Children should not wear shoes, glasses, or jewelry when using the bouncing house.
Remove any sharp objects (pens, keys) from the toddler’s pockets/hands before allowing them to play (they could cause puncture wounds with ease).
Do not allow children of remarkably different sizes to jump into the bouncing house at the same time. Younger children run the risk of injury by colliding or falling under older children.
Do not allow adults or children to exceed the weight or height for which the equipment was designed to jump on them.
Do not enter the inflatable house with food, beverages, bottles or glass objects.
Keep supervision at all times. If you cannot maintain this, the bouncing house should be deflated and moved to another location which allows it.
Supervision means constantly observing and not just being near the area.
Children should be advised not to push other children into the inflatable house. If you have a flat surface, this is extremely important to avoid broken arms and legs.

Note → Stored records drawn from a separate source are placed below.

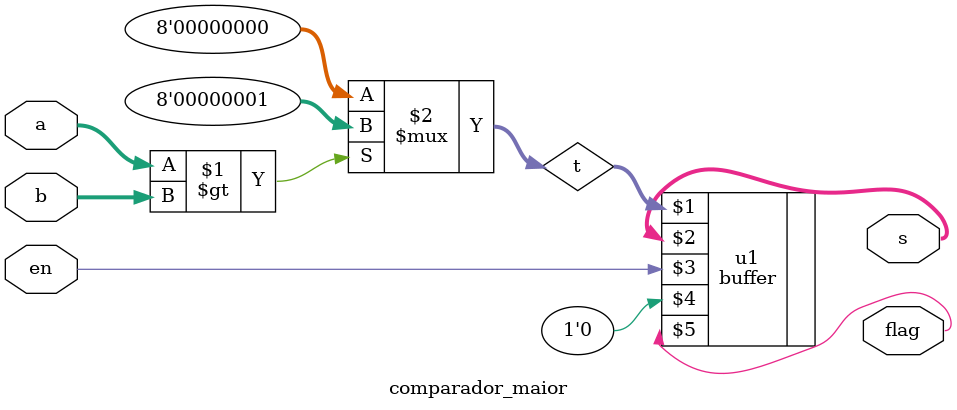
<source format=v>
module comparador_maior (a, b, s, en, flag);
    input [7:0] a, b;
    input en;
    output [7:0] s;
    wire [7:0] t;
    output flag;

    assign t = (a > b) ? 8'b00000001 : 8'b00000000;

    buffer u1(t, s, en, 1'b0, flag);
endmodule
</source>
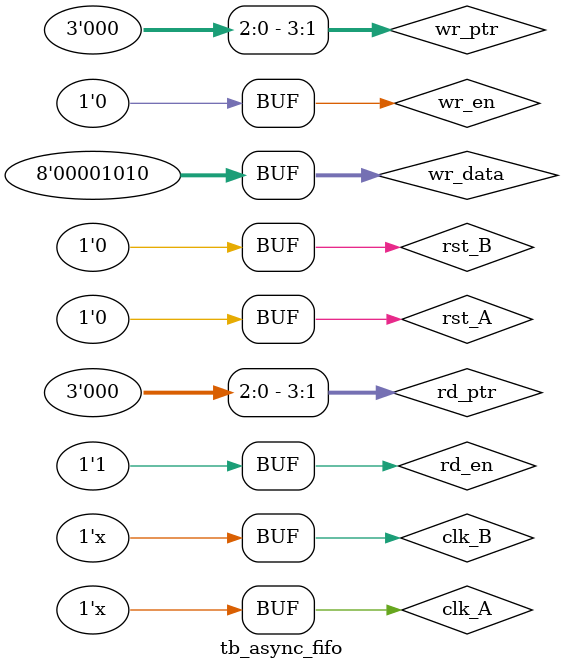
<source format=v>
`timescale 1ns / 1ps

module tb_async_fifo(

    );
    reg clk_A, clk_B, rst_A, rst_B, wr_en, rd_en;
    reg [7:0] wr_data;
    wire [7:0] rd_data;
    wire full, empty;
    wire [3:0] wr_ptr = afifo.wr_ptr, rd_ptr = afifo.rd_ptr;
    
     top_module_fifo afifo (clk_A, clk_B,
                         rst_A, rst_B,
                         wr_en, rd_en,
                         wr_data,
                         rd_data,
                         full, empty );
    initial
        begin
            clk_A = 1'b0; clk_B = 1'b0;
           
        end
        
    always #5 clk_A = ~clk_A;
    always #10 clk_B = ~clk_B;
    
    initial 
        begin
            rst_A = 1'b1; rst_B = 1'b1; #3 rst_A = 1'b0; rst_B= 1'b0;
            #60 wr_en = 1'b1; rd_en = 1'b0;
            #2 wr_data = 8'd1;
            #10 wr_data = 8'd2; //rd_en = 1'b1;
            #10 wr_data = 8'd3; 
            #10 wr_data = 8'd4;//rd_en = 1'b0;
            #10 wr_data = 8'd5;
            #10 wr_data = 8'd6;rd_en = 1'b1;
            #10 wr_data = 8'd7;
            #10 wr_data = 8'd8;//rd_en = 1'b0;
            #10 wr_data = 8'd9;//rd_en = 1'b1;
            #10 wr_data = 8'd10;
            
            #40 wr_en = 1'b0;
            //#10 rd_en = 1'b0;
        end
endmodule

</source>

If the inflatable house is the type that has walls, then children should not be allowed to bounce against walls and collide with one another – this can lead to collision injuries.
Follow the advice given about the maximum number of children allowed at any time and let them in and out at intervals in a controlled manner.
Children should not be allowed to ride outside walls. Do not let allow tumbling or rough play.
When the weather is nice outside, inflatable bouncing houses and trampolines often seem to be an element of more fun for many water parks, amusement parks, restaurants, outdoor parties, or even as a permanent place in the backyard for children.
However, be aware of the risks these gaming equipment pose to be able to make sure you take appropriate measures to minimize accidents because in just a few seconds or minutes this inflatable bouncing house can go from being totally fun to a terrible nightmare.
Homeowner’s Insurance on a Bounce House
Small providers of bounce houses in California that are not properly insured can come with exemptions in hand, which could hold the homeowner liable for additional damages.
Homeowner’s insurance covers injured guests in a bounce house on the property, with basic plans that provide $100,000 in liability coverage.
Having a bounce house in your party, family reunion, etc., exposes you, the owner, to a significant amount of risk.
So, while it is almost a tradition for toddlers to expect a bouncing house in which to jump at parties, it could be a better option for you just to look for safer alternatives, both for your children and your wallet. However, if you do decide to have one, be prepared to call a personal injury lawyer in the event of an accident or a lawsuit resulting from it.